▶ **Your goal**
Wherever a line in the material contains the word "after", copy that line.

▶ **Records provided**

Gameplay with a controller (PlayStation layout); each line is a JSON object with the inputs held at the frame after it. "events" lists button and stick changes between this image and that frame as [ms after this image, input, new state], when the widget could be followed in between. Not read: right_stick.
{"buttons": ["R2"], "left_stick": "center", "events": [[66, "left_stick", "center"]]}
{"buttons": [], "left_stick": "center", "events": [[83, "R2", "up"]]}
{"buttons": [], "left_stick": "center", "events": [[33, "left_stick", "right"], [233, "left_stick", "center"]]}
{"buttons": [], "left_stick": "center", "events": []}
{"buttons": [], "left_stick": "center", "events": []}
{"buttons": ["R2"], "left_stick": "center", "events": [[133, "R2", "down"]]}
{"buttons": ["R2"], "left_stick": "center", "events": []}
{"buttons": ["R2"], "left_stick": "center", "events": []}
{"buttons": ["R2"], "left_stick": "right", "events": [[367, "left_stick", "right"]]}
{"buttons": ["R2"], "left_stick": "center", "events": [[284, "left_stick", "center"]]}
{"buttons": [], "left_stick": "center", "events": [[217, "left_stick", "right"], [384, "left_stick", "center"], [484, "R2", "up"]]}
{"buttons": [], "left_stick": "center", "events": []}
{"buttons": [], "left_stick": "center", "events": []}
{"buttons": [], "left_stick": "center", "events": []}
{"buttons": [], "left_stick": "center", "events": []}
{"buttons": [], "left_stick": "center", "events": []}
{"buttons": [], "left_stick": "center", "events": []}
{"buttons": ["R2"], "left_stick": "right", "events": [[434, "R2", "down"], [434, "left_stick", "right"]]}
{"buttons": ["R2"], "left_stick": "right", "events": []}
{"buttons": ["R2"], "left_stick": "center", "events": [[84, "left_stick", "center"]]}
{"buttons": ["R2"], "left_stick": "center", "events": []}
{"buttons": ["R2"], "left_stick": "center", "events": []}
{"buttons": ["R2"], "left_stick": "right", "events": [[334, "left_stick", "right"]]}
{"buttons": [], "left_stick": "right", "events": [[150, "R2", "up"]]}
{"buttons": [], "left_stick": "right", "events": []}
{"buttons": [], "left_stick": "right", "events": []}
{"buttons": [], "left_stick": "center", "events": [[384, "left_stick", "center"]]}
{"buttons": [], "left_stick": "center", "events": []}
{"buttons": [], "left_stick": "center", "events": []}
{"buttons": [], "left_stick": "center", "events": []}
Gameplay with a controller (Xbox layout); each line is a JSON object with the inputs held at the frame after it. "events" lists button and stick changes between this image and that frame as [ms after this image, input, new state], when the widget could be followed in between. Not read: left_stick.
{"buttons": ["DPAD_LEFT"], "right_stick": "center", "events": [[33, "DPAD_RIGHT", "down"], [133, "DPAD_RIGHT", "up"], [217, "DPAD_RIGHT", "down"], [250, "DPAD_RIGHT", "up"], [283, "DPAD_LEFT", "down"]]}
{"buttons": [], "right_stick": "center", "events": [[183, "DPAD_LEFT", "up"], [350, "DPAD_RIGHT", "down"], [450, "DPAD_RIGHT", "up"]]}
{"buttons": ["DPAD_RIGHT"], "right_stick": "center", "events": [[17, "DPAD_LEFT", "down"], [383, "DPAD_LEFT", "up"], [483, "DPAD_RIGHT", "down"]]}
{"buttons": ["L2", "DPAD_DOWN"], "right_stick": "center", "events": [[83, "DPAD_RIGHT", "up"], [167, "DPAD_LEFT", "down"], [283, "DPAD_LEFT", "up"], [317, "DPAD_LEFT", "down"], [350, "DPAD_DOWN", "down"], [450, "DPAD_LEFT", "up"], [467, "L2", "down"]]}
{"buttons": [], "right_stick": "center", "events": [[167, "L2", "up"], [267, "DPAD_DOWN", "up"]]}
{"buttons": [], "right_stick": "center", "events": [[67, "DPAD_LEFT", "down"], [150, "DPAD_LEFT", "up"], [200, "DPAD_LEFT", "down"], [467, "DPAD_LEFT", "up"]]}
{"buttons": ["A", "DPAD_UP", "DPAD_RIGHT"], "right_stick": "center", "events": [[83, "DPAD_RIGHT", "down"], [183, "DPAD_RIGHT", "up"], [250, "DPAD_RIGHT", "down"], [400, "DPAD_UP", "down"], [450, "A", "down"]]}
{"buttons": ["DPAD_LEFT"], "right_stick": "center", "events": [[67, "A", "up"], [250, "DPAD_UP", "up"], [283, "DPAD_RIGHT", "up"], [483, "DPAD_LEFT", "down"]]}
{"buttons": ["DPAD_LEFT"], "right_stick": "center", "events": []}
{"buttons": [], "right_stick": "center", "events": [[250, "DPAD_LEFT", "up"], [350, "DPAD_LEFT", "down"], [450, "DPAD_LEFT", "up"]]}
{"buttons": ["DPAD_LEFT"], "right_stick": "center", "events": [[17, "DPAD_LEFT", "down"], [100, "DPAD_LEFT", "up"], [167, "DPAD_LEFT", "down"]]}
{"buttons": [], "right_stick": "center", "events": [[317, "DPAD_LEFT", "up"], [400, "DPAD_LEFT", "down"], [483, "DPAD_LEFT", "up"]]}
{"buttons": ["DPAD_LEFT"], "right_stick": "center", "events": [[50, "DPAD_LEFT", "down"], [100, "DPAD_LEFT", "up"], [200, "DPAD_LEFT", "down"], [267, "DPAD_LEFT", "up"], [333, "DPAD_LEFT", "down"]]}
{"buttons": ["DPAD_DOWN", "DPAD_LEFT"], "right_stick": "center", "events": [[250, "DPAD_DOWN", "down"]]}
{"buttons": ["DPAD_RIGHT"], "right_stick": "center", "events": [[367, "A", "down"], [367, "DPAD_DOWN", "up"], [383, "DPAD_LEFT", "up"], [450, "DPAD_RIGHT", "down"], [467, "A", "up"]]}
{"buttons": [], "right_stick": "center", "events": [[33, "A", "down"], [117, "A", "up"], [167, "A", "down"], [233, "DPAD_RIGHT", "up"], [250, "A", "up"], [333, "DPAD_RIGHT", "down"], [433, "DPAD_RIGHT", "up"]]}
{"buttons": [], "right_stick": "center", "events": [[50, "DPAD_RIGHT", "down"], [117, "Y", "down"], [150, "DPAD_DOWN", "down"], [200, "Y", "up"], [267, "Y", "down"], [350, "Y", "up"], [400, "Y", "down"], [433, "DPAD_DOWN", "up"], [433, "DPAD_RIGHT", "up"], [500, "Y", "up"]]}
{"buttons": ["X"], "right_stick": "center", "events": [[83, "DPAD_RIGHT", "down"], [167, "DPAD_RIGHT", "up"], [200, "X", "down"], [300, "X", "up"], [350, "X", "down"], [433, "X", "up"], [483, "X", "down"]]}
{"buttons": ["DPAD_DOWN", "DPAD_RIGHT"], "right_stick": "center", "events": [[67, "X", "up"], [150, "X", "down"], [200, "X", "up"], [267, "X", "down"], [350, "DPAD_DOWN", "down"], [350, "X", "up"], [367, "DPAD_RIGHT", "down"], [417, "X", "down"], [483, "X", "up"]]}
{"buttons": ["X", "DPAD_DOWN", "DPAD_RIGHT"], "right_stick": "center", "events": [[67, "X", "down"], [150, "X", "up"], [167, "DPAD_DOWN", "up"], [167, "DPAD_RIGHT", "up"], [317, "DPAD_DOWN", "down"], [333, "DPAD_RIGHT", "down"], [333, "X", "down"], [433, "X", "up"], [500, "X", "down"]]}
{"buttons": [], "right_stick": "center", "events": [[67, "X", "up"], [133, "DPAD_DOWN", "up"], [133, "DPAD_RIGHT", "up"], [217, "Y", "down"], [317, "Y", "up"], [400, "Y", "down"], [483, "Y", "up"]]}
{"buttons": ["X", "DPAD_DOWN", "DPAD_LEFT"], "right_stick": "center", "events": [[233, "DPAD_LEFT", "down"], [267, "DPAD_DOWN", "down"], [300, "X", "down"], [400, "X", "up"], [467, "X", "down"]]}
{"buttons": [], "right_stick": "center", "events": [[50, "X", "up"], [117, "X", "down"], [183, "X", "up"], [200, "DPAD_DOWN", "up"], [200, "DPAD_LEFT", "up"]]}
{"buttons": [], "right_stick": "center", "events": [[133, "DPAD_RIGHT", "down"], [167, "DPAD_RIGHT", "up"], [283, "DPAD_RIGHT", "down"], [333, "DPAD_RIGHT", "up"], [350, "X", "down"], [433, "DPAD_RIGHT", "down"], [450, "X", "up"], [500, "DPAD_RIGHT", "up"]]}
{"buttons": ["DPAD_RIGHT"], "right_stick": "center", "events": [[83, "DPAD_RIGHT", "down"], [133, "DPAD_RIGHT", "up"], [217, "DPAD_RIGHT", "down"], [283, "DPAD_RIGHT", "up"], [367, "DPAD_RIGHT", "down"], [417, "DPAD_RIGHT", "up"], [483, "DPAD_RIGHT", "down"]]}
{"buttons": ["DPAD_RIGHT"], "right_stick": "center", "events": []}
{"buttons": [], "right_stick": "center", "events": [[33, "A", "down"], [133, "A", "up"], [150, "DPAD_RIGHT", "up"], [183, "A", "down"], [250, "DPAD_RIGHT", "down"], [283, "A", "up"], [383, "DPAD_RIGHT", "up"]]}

▶ **Your response**
Gameplay with a controller (PlayStation layout); each line is a JSON object with the inputs held at the frame after it. "events" lists button and stick changes between this image and that frame as [ms after this image, input, new state], when the widget could be followed in between. Not read: right_stick.
Gameplay with a controller (Xbox layout); each line is a JSON object with the inputs held at the frame after it. "events" lists button and stick changes between this image and that frame as [ms after this image, input, new state], when the widget could be followed in between. Not read: left_stick.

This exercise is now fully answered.